Pigs and Pearls

Have you ever heard someone say that doing a certain thing would be like putting lipstick on a pig?

It's a phrase we Southerners use to describe an action that is of little significance. You can put lipstick on a pig all day long, but it doesn't change the fact that it's a pig. At the end of the day, that lipstick's gonna be all smudged off in the slop. 

Matthew 7:6 conjures similar imagery:

Do not give dogs what is sacred, do not throw your pearls to pigs. If you do, they may trample them under their feet, and then turn and tear you to pieces. (NIV)

Reading this verse, I often imagine the comical irony of a big 'ole potbelly pig sloshing and slurping up slop in lipstick, pearls, and sparkly stilettos. 

However, while the imagery of the verse has always been good for a chuckle, wrestling with its meaning used to make my mind feel as messy as a pig sty, too.  

In its context, the verse can read a little like an awkward and caustic non sequitur summing up a convicting passage on judgment and hypocrisy. 

Check out the verse in its context, following verses 1-5:

Do not judge, or you too will be judged. For in the same way you judge others, you will be judged, and with the measure you use, it will be measured to you.

 Why do you look at the speck of sawdust in your brother's eye and pay no attention to the plank in your own eye? How can you say to your brother, 'Let me take the speck out of your eye,' when all the time there is a plank in your own eye? You hypocrite, first take the plank out of your own eye, and then you will see clearly to remove the speck form your brother's eye. 

Do not give dogs what is sacred, do not throw your pearls to pigs. If you do, they may trample them under their feet, and then turn and tear you to pieces.

The message in verses 1-5 is pretty darn clear. Verse 6, in contrast, seems to come out of nowhere with its warning that dogs and pigs might tear you to pieces if they get a taste of your sacred pearls. 

In isolation, verse 6 seems to suggest we shouldn't share our faith with people who don't appreciate it. It's for Us, not for Them. But isn't that kind of antithetical to the Great Commission?

Even more jarring, perhaps, is the inherent judging going down when we determine that certain people are dogs or pigs and therefore unworthy of our message, which seems at odds with verses 1-5.

It begs the questions:

  • What are our sacred pearls?
  • Who/what are the dogs and pigs?
  • How can we make sense of all this in its context?

A matter of the heart

Verses 1-5 deal with the heart of the listener. Jesus is holding up a mirror to the ugly in our hearts, the planks in our eyes, and asking us to acknowledge the filth. It calls to mind the scene in John 8 in which Jesus tells the Pharisees that whichever of them is without sin should cast the first stone.
★ ★ ★ ★ ★
Shorten the paragraph of the pigs-and-pearls text that begins "Verses 1-5 deal with the heart," keeping its main facts. The lines after the text can be left aside.

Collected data
★ ★ ★ ★ ★
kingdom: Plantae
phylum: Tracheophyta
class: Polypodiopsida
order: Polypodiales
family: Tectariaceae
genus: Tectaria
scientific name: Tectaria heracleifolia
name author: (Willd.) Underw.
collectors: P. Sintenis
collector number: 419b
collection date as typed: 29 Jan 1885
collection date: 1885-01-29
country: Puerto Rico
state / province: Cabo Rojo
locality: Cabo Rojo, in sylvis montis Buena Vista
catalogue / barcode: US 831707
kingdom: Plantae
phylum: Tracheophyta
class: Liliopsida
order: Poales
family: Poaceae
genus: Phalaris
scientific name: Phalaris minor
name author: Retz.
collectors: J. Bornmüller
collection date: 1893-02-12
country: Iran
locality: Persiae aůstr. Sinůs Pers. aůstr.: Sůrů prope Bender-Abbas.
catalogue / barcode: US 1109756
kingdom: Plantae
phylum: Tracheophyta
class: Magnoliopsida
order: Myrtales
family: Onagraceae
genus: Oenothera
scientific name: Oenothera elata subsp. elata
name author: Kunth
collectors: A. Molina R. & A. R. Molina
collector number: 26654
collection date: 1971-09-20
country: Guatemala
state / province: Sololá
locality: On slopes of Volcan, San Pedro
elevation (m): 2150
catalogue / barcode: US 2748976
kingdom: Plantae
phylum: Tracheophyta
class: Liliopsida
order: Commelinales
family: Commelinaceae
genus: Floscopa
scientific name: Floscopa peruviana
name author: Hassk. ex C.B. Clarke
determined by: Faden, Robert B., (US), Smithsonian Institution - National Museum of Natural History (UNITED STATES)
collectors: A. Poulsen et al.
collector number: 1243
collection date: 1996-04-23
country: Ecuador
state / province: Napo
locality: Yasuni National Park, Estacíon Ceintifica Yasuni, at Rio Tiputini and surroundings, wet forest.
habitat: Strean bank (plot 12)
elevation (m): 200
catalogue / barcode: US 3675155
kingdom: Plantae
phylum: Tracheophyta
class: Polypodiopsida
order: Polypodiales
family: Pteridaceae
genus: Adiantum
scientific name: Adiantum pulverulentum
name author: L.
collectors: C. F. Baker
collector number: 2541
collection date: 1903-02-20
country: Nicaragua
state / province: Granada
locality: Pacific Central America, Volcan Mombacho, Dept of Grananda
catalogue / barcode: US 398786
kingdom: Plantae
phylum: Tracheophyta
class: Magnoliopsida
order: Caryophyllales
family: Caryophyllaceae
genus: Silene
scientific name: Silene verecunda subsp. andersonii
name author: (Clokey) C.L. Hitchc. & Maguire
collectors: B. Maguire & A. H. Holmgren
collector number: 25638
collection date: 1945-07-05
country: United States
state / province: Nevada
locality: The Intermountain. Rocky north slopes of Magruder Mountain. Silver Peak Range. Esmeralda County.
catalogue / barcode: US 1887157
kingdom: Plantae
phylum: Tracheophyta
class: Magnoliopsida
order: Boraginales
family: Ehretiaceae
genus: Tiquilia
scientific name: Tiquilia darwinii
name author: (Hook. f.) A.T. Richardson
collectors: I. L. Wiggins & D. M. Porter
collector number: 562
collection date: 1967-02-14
★ ★ ★ ★ ★
• **Written solution**
Verses 1-5 address the listener's heart. Jesus holds up a mirror to the ugliness in our hearts, the planks in our eyes, and asks us to admit the filth. This recalls John 8, where Jesus tells the Pharisees that whoever is without sin should cast the first stone.